32. jwr ◴[] No.40056153[source]
Hmm. I'm running decent LLMs locally (deepseek-coder:33b-instruct-q8_0, mistral:7b-instruct-v0.2-q8_0, mixtral:8x7b-instruct-v0.1-q4_0) on my MacBook Pro and they respond pretty quickly. At least for interactive use they are fine and comparable to Anthropic Opus in speed.

That MacBook has an M3 Max and 64GB RAM.

I'd say it does live up to my expectations, perhaps even slightly exceeds them.

33. programd ◴[] No.40056550{4}[source]
Depends on what you're doing. Just chatting with the AI?

I'm getting about 7 tokens per sec for Mistral with the Q6_K on a bog standard Intel i5-11400 desktop with 32G of memory and no discrete GPU (the CPU has Intel UHD Graphics 730 built in). 2 year old low end CPU that goes for, what $150? these days. As far as I'm concerned that's conversational speed. Pop in some 8 core modern CPU and I'm betting you can double that, without even involving any GPU.

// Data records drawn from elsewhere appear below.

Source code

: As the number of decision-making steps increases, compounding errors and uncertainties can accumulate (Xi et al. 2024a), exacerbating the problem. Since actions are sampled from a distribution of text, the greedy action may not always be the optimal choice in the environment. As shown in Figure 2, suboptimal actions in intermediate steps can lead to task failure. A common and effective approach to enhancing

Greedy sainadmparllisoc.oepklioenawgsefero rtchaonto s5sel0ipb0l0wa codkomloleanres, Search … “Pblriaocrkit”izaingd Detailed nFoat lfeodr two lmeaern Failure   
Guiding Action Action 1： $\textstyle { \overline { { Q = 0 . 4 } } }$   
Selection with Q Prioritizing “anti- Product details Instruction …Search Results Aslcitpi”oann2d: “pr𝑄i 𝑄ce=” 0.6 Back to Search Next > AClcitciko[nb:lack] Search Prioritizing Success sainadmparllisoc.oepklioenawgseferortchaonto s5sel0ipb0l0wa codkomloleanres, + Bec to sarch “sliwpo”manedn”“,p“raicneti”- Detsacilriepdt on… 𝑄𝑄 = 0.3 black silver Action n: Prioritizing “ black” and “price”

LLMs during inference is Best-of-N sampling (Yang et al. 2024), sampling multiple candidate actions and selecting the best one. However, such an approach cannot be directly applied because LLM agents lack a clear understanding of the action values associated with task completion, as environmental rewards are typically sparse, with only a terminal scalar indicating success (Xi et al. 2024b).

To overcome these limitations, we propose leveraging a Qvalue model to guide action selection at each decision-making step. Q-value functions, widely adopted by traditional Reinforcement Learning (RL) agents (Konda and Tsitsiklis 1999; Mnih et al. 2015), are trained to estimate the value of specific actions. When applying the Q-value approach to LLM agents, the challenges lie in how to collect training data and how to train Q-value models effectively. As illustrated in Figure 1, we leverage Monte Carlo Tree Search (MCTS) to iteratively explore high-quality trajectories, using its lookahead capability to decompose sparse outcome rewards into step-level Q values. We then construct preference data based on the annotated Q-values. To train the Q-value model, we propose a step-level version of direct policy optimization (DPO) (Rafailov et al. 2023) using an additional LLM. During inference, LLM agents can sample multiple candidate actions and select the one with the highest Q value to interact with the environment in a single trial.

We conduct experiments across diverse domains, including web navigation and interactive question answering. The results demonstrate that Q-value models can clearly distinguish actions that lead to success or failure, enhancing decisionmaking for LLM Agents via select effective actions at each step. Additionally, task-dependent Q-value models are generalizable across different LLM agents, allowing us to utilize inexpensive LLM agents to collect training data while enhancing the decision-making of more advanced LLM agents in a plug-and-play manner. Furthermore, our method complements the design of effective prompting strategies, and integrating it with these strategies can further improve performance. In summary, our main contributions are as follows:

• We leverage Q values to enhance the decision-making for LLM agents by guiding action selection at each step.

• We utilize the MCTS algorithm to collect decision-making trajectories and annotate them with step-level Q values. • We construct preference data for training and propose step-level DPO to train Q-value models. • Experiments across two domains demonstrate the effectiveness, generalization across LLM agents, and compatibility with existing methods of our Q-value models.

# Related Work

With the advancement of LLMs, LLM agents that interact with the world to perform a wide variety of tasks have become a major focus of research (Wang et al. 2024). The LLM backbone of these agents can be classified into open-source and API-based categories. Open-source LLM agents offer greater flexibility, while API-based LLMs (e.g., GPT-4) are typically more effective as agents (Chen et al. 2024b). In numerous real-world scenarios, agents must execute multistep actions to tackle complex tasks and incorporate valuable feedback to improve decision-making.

People way overestimate what they need in order to play around with models these days. Use llama.cpp and buy that extra $80 worth of RAM and pay about half the price of a comparable Mac all in. Bigger models? Buy more RAM, which is very cheap these days.

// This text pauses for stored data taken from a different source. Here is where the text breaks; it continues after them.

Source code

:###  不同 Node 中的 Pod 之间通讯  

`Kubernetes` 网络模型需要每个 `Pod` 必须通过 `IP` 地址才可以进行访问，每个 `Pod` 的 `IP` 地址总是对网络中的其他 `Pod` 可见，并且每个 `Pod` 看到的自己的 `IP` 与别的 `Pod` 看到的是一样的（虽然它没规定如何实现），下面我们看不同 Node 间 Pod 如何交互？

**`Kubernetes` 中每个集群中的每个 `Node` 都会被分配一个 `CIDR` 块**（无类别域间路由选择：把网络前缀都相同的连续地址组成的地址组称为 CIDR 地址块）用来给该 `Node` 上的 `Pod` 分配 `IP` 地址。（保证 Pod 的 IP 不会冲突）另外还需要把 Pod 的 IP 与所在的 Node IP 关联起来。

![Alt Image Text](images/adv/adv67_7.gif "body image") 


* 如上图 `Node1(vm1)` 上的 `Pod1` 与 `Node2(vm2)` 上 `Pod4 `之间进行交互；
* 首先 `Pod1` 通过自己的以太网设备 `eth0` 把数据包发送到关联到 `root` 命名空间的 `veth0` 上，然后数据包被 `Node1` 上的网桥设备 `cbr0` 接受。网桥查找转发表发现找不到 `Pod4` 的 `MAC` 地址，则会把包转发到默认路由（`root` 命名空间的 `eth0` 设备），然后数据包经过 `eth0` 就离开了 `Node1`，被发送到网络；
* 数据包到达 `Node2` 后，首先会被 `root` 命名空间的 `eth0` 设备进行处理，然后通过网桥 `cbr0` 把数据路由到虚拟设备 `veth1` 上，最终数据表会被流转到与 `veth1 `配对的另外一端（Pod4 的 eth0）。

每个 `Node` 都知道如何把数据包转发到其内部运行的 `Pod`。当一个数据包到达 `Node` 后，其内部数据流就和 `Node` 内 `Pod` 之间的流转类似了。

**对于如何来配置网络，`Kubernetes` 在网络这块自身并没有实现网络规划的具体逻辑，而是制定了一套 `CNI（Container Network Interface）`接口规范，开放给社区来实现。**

There's a $487 special on Newegg today with an i7-12700KF, motherboard and 32G of ram. Add another $300 worth of case, power supply, SSD and more RAM and you're under the price of a Macbook Air. There's your LLM inference machine (not for training obviously) which can run even the 70B models at home at acceptable conversational speed.

34. chaostheory ◴[] No.40056761[source]
The problem is that it extends to both Mac Studio and Mac Pro.
35. chaostheory ◴[] No.40056817[source]
You summed up my point better than I did
36. dragonwriter ◴[] No.40059613[source]
> The fact a laptop can run 70B+ parameter models is a miracle

Most laptops with 64+GB of RAM can run a 70B model at 4-bit quantization. It’s not a miracle, it’s just math. M2 can do it faster than systems with slower memory bandwidth.

replies(1): >>40064678 #
37. dragonwriter ◴[] No.40059721[source]
> I have a gaming rig with a 4080 with 16GB of RAM and it can’t even run Mixtral (kind of the minimum bar of a useful generic LLM in my opinion) without being heavily quantized.

Which Mixtral? What does “heavily quantized” mean?

> A refurbished M1 Max with 32GB of RAM will enable you to generate better quality LLM output than even a 4090 with 24GB of VRAM

Not assuming the 4090 is in a computer with non-trivial system RAM (which it kind of needs to be), since models can be split between GPU and CPU. The M1 Max might have better performance for models that take >24GB and <= 32GB than the 4090 machine with 24GB of VRAM, but assuming the 4090 is in a machine with 16GB+ of system RAM, it will be able to run bigger models than the M2, as well as outperforming it for models requiring up to 24GB of RAM.

The system I actually use is a gaming laptop with a 16GB 3080Ti and 64GB of system RAM, and Mixtral 8x7B @ 4-bit (~30GB RAM) works.

38. edward28 ◴[] No.40063026[source]
I would take those benchmarks with a grain of salt, given that it shows a 96 core epyc loosing in multi thread to a 64 core epyc and a 32 core xeon.
39. ◴[] No.40064678{3}[source]
40. 0x457 ◴[] No.40067455{5}[source]
While there are many people "that work outside Silicon Valley, where the entire company uses Windows centrally managed through Active Directory, and explaining IT that you need a Mac is an uphill battle" I think these companies either don't care about AI or get into it by acquiring a startup (that runs on macs).

Companies that run windows and AD are too busy to make sure you move your mouse every 5 minutes while you're on the clock more. At least that is my experience.

replies(1): >>40076476 #
41. MichaelZuo ◴[] No.40076476{6}[source]
There are some genuine, non-Dilbert-esque uses for AD. Where there really isn't a viable, similarly performant, alternative.
42. dangus ◴[] No.40077726{6}[source]
I’m still seeing over a 100% uplift comparing mobile to mobile on Nvidia products: https://gpu.userbenchmark.com/Compare/Nvidia-RTX-4090-Laptop...

As far as desktop products, power consumption is irrelevant.